→ **Task directions**
Gather the lines below that include the string "round", copying each in full.

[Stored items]
● ● ● ●

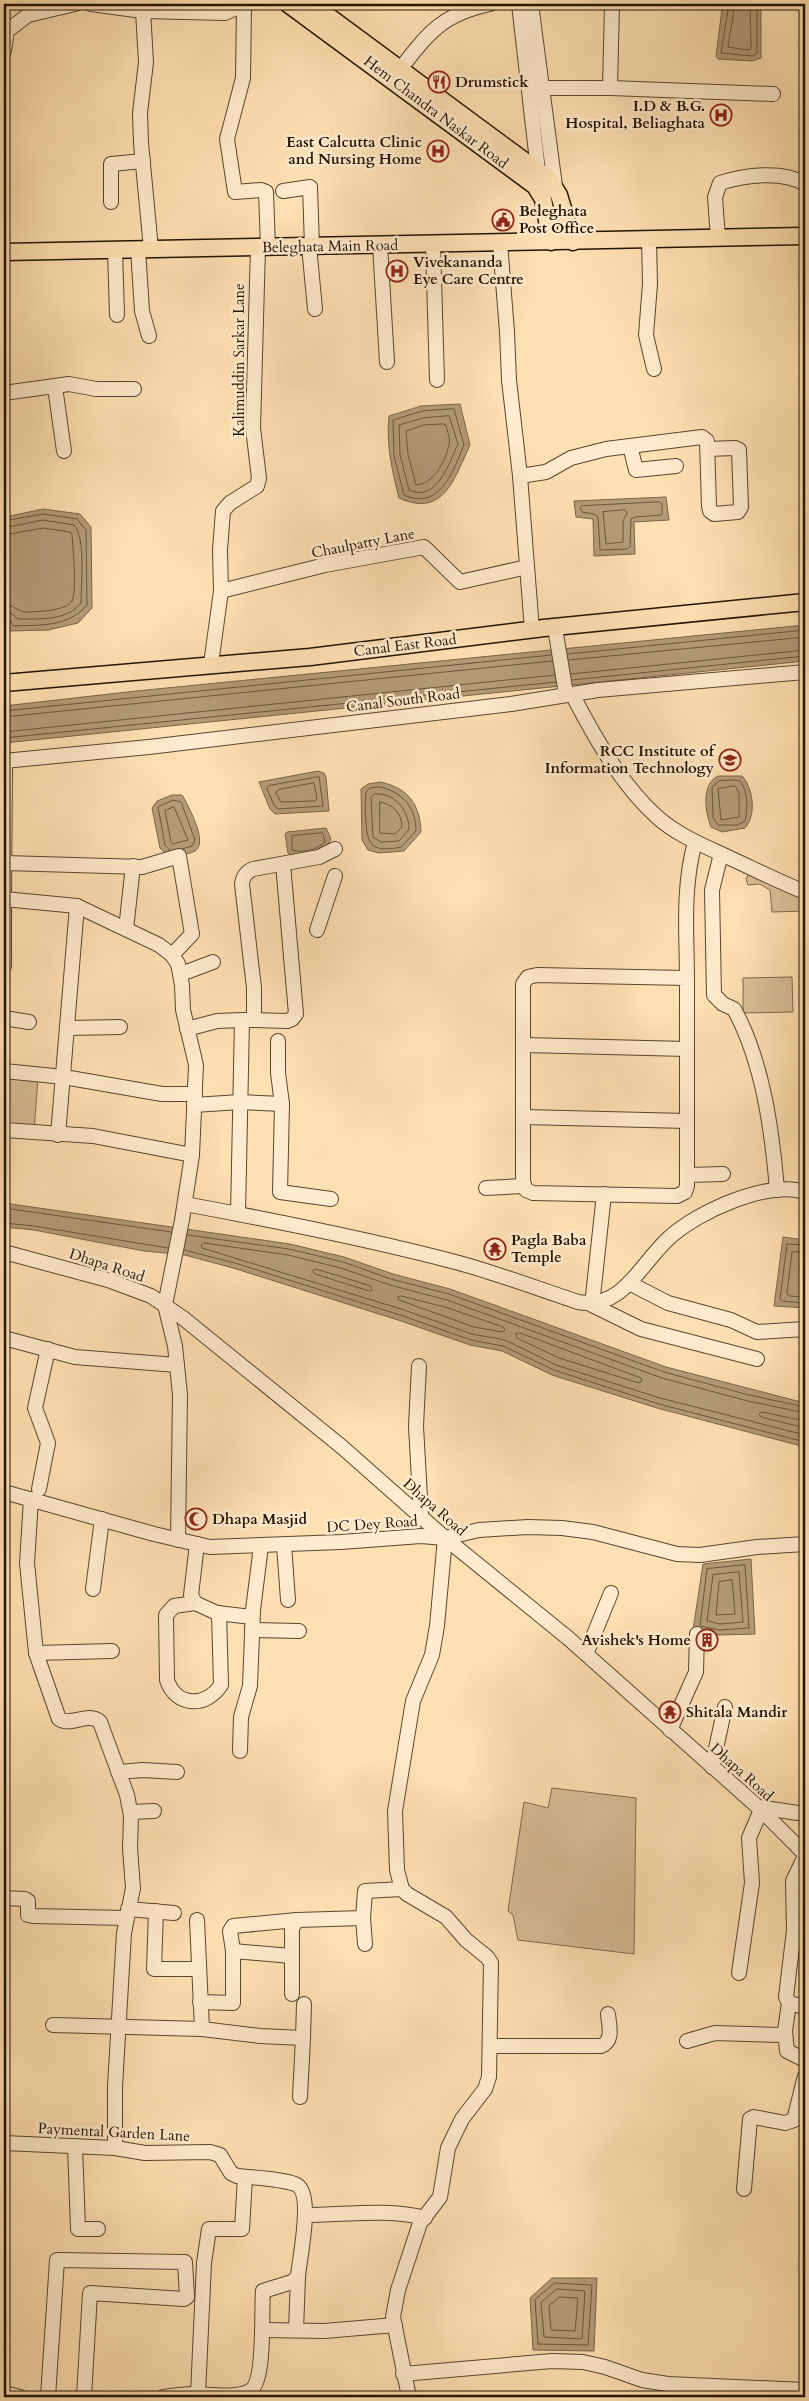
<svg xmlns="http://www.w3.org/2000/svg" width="809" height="2401" font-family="Cardo,serif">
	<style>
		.green { fill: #d9bd94; stroke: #7d684b }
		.water { fill: #b49a76; stroke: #796448 }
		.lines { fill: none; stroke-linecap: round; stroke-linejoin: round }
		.shore { stroke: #6a563c; stroke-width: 1 }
		.minor-casing { stroke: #58462e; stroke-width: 16 }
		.major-casing { stroke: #211302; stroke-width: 19 }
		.minor { stroke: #ffebcd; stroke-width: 14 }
		.major { stroke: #ffe0b2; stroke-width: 16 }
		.labels { text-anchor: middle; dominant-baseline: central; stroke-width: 5; stroke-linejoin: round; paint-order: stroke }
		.poi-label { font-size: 15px; font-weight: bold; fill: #211302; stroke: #ffebcd; text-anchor: start }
		.street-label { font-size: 15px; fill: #211302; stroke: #ffebcd }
	</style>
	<rect width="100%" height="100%" fill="#ffe0b2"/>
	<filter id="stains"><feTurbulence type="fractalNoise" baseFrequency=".004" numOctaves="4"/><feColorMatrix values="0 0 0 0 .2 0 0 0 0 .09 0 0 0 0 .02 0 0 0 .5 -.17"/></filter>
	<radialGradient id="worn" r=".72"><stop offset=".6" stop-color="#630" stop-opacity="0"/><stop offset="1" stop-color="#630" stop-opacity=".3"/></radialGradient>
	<g class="green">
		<path d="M749 873 805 895V911L772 912 770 890 760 884 748 885 746 879Z"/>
		<path d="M792 977 793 1012 743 1013V978Z"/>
		<path d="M4 1075 38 1078 34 1131 4 1130Z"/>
		<path d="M552 1788 636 1798 634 1954 518 1940 513 1915 508 1911 524 1802 548 1808Z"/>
	</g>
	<g class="water">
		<path d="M725 4 761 5V58L753 61 718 59 716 56 722 9Z"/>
		<path d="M460 404 470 445C454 479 444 518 399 498 392 470 386 444 389 416L421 406Z"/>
		<path d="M666 497 669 520 634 522 635 554 594 556 593 519 576 517 574 501Z"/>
		<path d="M43 509 80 514 91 527 92 608 78 623 48 630 9 631 4 615V520L5 517Z"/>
		<path d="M805 625V661L4 743V706L136 691Z"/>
		<path d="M318 771 324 773 326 777 329 811 275 814 270 809 259 782Z"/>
		<path d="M718 776H742C753 788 757 814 745 828L722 832 711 827C705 811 701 785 718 776Z"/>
		<path d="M380 782C409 788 420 805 421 832L404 851 379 853 368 850 362 840 361 789 368 784Z"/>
		<path d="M172 795H182L185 800C190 810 208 843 195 851 188 855 176 855 168 856L160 848 152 808 157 801Z"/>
		<path d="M326 828 331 839 326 848 293 856 288 853 285 834 287 832Z"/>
		<path d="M4 1203 290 1244 344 1257 393 1274 450 1289 666 1367 805 1403V1447L657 1408 552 1375 502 1351 470 1345 398 1320 233 1268 185 1255 144 1251 34 1230 4 1227Z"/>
		<path d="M783 1237 805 1240V1308L774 1306Z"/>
		<path d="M751 1559 755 1634 719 1635 693 1630 703 1564Z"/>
		<path d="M552 2278H597L594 2351 533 2350 530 2298Z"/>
	</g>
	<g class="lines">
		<g class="shore">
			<path d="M729 4 721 53 753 56 757 53V4"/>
			<path d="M735 4 728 47 748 50 751 48 750 4"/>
			<path d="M454 409 464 445C453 471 440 511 404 495L394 456 393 420 422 411Z"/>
			<path d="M449 416 458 444C449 463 437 503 409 490L400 455 399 425 423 418Z"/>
			<path d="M443 424 446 425C447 431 451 439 449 445 446 460 433 485 416 485L408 454 406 431 424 425Z"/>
			<path d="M659 502 662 504V515L635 517 631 519 630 547 627 549 600 550 598 517 594 514 582 512 580 508 582 506Z"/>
			<path d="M625 510 627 513 623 521V542L606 544 603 512Z"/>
			<path d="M4 521 43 514 77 519 86 530 87 605C69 627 40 625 14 626L9 619 4 617"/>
			<path d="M4 528 43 520 74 525C86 538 81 584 81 603 66 621 40 619 18 619L11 613 4 611"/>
			<path d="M4 535 43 528 70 532 72 535C73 547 77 592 72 601 67 611 35 612 25 612 17 611 12 604 4 604"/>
			<path d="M568 654 805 630"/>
			<path d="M569 660 805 637"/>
			<path d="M571 674 805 650"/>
			<path d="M572 680 805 656"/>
			<path d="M4 711 551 655"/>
			<path d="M4 717 552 661"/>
			<path d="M4 732 555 675"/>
			<path d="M4 738 556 682"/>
			<path d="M319 777 323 806 278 809 274 805 267 789 268 786Z"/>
			<path d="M735 780 740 781C748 790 748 809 745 821L737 825H718L713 818 712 787 719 781Z"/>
			<path d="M314 783 317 799 315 801 281 802 276 793 278 790Z"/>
			<path d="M735 786 739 792V817L721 820 718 789Z"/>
			<path d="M380 787C403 792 416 808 416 831L401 847C375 852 367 848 366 821 365 811 365 802 366 792L370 788Z"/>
			<path d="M374 794C394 792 409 810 409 829L399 841 381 842 373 837 371 798Z"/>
			<path d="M380 802C393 804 402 814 402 827L395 834 380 833Z"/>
			<path d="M174 807 188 840 173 844 171 842 165 811Z"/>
			<path d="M323 833 325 842C317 850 302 853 292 850V836Z"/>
			<path d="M170 850 165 845 158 807 173 800 181 802 195 840 192 846 182 849"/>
			<path d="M4 1208 171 1232"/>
			<path d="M4 1223 34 1226 168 1248"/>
			<path d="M187 1235 289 1249 343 1262 391 1279 449 1294 664 1372 749 1395 805 1407"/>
			<path d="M805 1245 787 1244 780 1299 782 1301 805 1303"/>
			<path d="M184 1250 235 1263 400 1315 471 1340 503 1346 554 1370 659 1404 805 1442"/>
			<path d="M805 1251 792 1252 787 1293 789 1296 805 1297"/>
			<path d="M316 1269 371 1286 372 1290 369 1291 315 1274 313 1271Z"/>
			<path d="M401 1296 445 1307 503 1327 505 1330 502 1332 474 1327 399 1300 398 1297Z"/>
			<path d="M520 1333 641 1378 642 1381 639 1383 559 1358 517 1338 516 1334Z"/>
			<path d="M805 1413 748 1401 662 1378 447 1300 390 1285 341 1268 288 1255 204 1243 201 1245 202 1248 401 1309 472 1334 505 1340 556 1365 660 1398 805 1435"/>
			<path d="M805 1421 762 1412 759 1414 761 1417 805 1428"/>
			<path d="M745 1565 749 1628 719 1630 700 1626 707 1569Z"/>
			<path d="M739 1572 743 1622 720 1624 707 1621 713 1575Z"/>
			<path d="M732 1580 735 1614 716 1615 719 1582Z"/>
			<path d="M555 2283 592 2285 588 2345 538 2344 535 2300Z"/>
			<path d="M557 2289 585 2291 582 2339 544 2337 541 2303Z"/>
			<path d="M560 2297 578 2298 575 2331 551 2330 549 2306Z"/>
		</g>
		<g class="minor-casing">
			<g id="minor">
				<path d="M91 4 143 11 225 13 245 4"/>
				<path d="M519 4 538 170 537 178"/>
				<path d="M531 4 555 186 550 188"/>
				<path d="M244 5 243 78 227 139 235 192 261 190 266 192 268 247"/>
				<path d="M143 11 146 62 140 113 141 143 151 249"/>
				<path d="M4 51 7 31 28 15 75 4"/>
				<path d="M401 68C429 32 443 14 490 4"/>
				<path d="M543 88H610L612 4"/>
				<path d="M610 88 773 94"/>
				<path d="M283 191 310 187 312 246"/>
				<path d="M111 202V164L143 161"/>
				<path d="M718 238 715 197 720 183C744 175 783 170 805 184"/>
				<path d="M649 239 650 284 646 335 654 369"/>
				<path d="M500 243 507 332 509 380 520 476 532 630"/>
				<path d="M433 244 437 380"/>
				<path d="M380 245 387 362"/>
				<path d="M309 246 315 309"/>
				<path d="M138 249 142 311 149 336"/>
				<path d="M115 250 117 315"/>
				<path d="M55 387 64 451"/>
				<path d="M4 393 69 384 96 389H134"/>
				<path d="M630 446 636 470 676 466"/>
				<path d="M520 476 546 472 571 458 606 449 702 437 707 441 709 506 710 511 714 514 738 512 741 507 739 450 735 448 707 449"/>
				<path d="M221 591 325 565 424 547 460 582 527 567"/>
				<path d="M555 628 566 694"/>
				<path d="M211 664 221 591 220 550 223 511 230 503 257 486 259 478 253 428 258 247"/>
				<path d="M572 694C594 736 620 783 656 816 678 836 705 846 732 859 756 870 780 882 805 892"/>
				<path d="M4 761 149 747 511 704 598 690 805 672"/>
				<path d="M5 761 4 899 77 906 159 945 172 955 178 964 182 985 183 1010 196 1065 192 1155 182 1220 165 1305 175 1346 180 1395 178 1540"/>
				<path d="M721 854 712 890 714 995 723 1004 734 1009C763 1062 772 1130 777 1190"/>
				<path d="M5 863 142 867 179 856 192 934 172 955"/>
				<path d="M126 929 133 866"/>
				<path d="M317 930 335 876"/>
				<path d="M4 966V899"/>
				<path d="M181 974 213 962"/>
				<path d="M687 978 537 975 528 977 523 984V1182L526 1190 533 1193 677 1196 685 1192 687 1186C687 1118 687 1051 687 983 687 935 682 889 695 842"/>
				<path d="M4 1018 29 1022"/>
				<path d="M254 1020 287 1021 292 1019 296 1014 283 864"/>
				<path d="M68 1028 120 1027"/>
				<path d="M187 1029 217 1021 242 1020"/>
				<path d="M278 1041V1073L282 1104 280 1192 331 1199"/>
				<path d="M524 1045 687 1049"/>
				<path d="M4 1071 64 1077 162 1094H195"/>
				<path d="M194 1105 240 1102 282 1104"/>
				<path d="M524 1117 687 1121"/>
				<path d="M4 1130 93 1136 192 1155"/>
				<path d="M58 1135 77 906"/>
				<path d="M687 1175 723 1174"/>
				<path d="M486 1188 524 1186"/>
				<path d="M604 1194 592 1305 641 1329 757 1359"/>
				<path d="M185 1204C277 1221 369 1239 459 1263 499 1274 539 1289 578 1302 623 1310 640 1264 669 1238 697 1212 767 1180 805 1192"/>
				<path d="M238 1214 242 1020H254V988L242 884C243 876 246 872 253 869L319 857 335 849"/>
				<path d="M4 1252 108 1280 151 1296 183 1318 342 1447 445 1538 568 1638 758 1807 805 1854"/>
				<path d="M629 1283 668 1303 731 1320 757 1332 805 1329"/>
				<path d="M4 1338 75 1357 177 1365"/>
				<path d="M419 1366 416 1426 421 1516"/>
				<path d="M39 1489 48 1443 35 1408 48 1349"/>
				<path d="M4 1492 154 1534 210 1547 341 1542 421 1536 445 1538 479 1530 528 1527 562 1528 593 1532 677 1554 700 1555 757 1547 805 1544"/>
				<path d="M31 1499 27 1563 36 1653 59 1719C72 1727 88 1711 100 1722L127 1795 131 1816 130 1848 133 1888 124 1933 115 2087V2148"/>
				<path d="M197 1544 191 1595 195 1603 217 1613 252 1617"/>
				<path d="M284 1545 288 1600"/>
				<path d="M93 1589 102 1519"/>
				<path d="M195 1603 174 1606 166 1615 167 1680C176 1707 206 1708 221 1685L219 1613"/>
				<path d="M252 1630 299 1631"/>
				<path d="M36 1653 112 1651"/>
				<path d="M586 1654 611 1593"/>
				<path d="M670 1730 696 1672 697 1634"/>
				<path d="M240 1751 241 1717 250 1686 253 1610 261 1546"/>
				<path d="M712 1767 725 1707"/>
				<path d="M118 1772 143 1770 177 1772"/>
				<path d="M758 1807 805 1814"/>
				<path d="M131 1812 154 1811"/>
				<path d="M805 1856 793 1881 794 1930 786 1997 789 2003 805 2007"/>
				<path d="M4 1898 25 1899 28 1901V1915L33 1916 126 1918"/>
				<path d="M128 1909 174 1913"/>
				<path d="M156 1911 154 1969H198"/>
				<path d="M363 1918 365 1891 402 1889"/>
				<path d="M233 1951 230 1931 233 1926 297 1920"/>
				<path d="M739 1973 752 1883 749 1838 761 1810"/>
				<path d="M292 1994V1928L297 1920 363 1918 365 1944"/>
				<path d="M200 2002 233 2003V1951L291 1956"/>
				<path d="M53 2025 202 2029 197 1920"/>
				<path d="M202 2029 260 2036 303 2038 300 2097"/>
				<path d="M785 2031 787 2051 805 2060"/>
				<path d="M303 2038 304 2004"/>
				<path d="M687 2041 715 2033 781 2035 785 2031 789 2003"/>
				<path d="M491 2046H601C614 2041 609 2026 608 2014"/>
				<path d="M4 2143 115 2148 145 2153 210 2152 220 2155 231 2173 237 2176C255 2178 278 2178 295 2184 315 2191 299 2259 298 2277L292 2282 263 2291C261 2309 266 2382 250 2391 235 2399 210 2394 193 2394 183 2394 173 2396 163 2397"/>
				<path d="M75 2146 78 2229H98"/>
				<path d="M744 2189 750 2119 754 2117 785 2123 794 2120 805 2076"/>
				<path d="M306 2215C345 2215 387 2208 425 2218"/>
				<path d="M262 2330 324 2331 395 2325"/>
				<path d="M296 2330 298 2277"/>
				<path d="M403 2374 552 2361 583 2362 605 2367 642 2380 668 2384 805 2390"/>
				<path d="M4 2393 20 2397"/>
				<path d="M198 2394 204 2263 209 2229H242L245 2177"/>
				<path d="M48 2397 57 2260 185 2262 187 2297 184 2299 90 2293 84 2397"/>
				<path d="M409 2397 393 2317 398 2290 420 2223 440 2197 448 2148 462 2119 485 2089 489 2077 491 1963 487 1957 466 1940 446 1917 407 1894 402 1889 397 1870 395 1811 413 1701 432 1655 437 1626 445 1538"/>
			</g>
		</g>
		<g class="major-casing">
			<g id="major">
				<path d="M288 4 535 186 543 199 551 242"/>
				<path d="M312 4 549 179 559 195 573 242"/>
				<path d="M4 252 805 236"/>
				<path d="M4 683 310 657 544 628 805 602"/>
			</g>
		</g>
		<use href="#minor" class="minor"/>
		<use href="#major" class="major"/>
	</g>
	<defs>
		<g id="restaurant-ring" transform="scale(1.125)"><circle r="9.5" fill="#ffebcd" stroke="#8f2418" stroke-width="1.5"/><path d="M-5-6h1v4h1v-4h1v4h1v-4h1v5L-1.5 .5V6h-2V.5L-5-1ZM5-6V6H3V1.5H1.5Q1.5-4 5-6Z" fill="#8f2418"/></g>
		<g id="hospital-ring" transform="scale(1.125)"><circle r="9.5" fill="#ffebcd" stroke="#8f2418" stroke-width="1.5"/><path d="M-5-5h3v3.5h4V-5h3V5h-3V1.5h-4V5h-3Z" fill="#8f2418"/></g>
		<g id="civic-ring" transform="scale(1.125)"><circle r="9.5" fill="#ffebcd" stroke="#8f2418" stroke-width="1.5"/><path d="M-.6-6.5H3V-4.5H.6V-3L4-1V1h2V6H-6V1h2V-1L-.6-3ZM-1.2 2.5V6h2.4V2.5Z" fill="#8f2418"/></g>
		<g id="university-ring" transform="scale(1.125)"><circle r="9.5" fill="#ffebcd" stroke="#8f2418" stroke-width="1.5"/><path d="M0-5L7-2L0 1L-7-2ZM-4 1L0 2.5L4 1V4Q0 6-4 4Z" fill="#8f2418"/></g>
		<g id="temple-ring" transform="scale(1.125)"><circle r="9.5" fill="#ffebcd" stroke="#8f2418" stroke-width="1.5"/><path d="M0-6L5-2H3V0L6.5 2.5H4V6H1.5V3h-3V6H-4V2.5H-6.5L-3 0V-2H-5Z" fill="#8f2418"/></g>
		<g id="mosque-ring" transform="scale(1.125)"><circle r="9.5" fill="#ffebcd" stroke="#8f2418" stroke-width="1.5"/><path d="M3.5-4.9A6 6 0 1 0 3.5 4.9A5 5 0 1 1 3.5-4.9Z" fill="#8f2418"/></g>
		<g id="building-ring" transform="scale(1.125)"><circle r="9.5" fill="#ffebcd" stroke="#8f2418" stroke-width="1.5"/><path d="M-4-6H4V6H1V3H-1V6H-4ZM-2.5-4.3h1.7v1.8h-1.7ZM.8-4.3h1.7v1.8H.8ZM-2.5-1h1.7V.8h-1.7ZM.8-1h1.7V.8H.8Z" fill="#8f2418"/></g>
	</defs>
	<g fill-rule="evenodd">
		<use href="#restaurant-ring" x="439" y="82"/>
		<use href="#hospital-ring" x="721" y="115"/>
		<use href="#hospital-ring" x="438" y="151"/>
		<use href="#civic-ring" x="503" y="220"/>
		<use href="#hospital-ring" x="397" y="271"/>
		<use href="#university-ring" x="730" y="760"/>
		<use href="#temple-ring" x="495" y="1249"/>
		<use href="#mosque-ring" x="196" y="1519"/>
		<use href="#building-ring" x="707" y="1640"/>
		<use href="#temple-ring" x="670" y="1712"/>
	</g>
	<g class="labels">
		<g class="poi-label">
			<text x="455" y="82">Drumstick</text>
			<text x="705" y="106" text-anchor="end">I.D &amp; B.G.<tspan x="705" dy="17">Hospital, Beliaghata</tspan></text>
			<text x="422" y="142" text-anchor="end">East Calcutta Clinic<tspan x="422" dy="17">and Nursing Home</tspan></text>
			<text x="519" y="211">Beleghata<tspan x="519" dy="17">Post Office</tspan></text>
			<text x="413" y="262">Vivekananda<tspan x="413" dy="17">Eye Care Centre</tspan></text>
			<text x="714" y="751" text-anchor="end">RCC Institute of<tspan x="714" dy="17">Information Technology</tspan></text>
			<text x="511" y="1240">Pagla Baba<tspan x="511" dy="17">Temple</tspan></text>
			<text x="212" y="1519">Dhapa Masjid</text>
			<text x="691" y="1640" text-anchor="end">Avishek's Home</text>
			<text x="686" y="1712">Shitala Mandir</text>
		</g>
		<g class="street-label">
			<text transform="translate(436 112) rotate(37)">Hem Chandra Naskar Road</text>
			<text transform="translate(330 246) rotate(-1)">Beleghata Main Road</text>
			<text transform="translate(239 360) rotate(-90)">Kalimuddin Sarkar Lane</text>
			<text transform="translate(363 543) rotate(-11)">Chaulpatty Lane</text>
			<text transform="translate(405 645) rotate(-7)">Canal East Road</text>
			<text transform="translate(403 700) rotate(-7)">Canal South Road</text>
			<text transform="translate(107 1265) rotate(18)">Dhapa Road</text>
			<text transform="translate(435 1507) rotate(41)">Dhapa Road</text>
			<text transform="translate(372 1524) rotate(-4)">DC Dey Road</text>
			<text transform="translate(742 1772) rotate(42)">Dhapa Road</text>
			<text transform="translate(114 2132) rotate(3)">Paymental Garden Lane</text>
		</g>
	</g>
	<rect width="809" height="2401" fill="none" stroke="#ffe0b2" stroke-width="20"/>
	<rect x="5" y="5" width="799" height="2391" fill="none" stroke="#211302" stroke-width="2.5"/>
	<rect x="10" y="10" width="789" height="2381" fill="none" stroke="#211302"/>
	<rect width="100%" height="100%" filter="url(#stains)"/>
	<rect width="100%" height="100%" fill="url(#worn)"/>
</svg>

● ● ● ●

→ **Exercise response**
		.lines { fill: none; stroke-linecap: round; stroke-linejoin: round }
		.labels { text-anchor: middle; dominant-baseline: central; stroke-width: 5; stroke-linejoin: round; paint-order: stroke }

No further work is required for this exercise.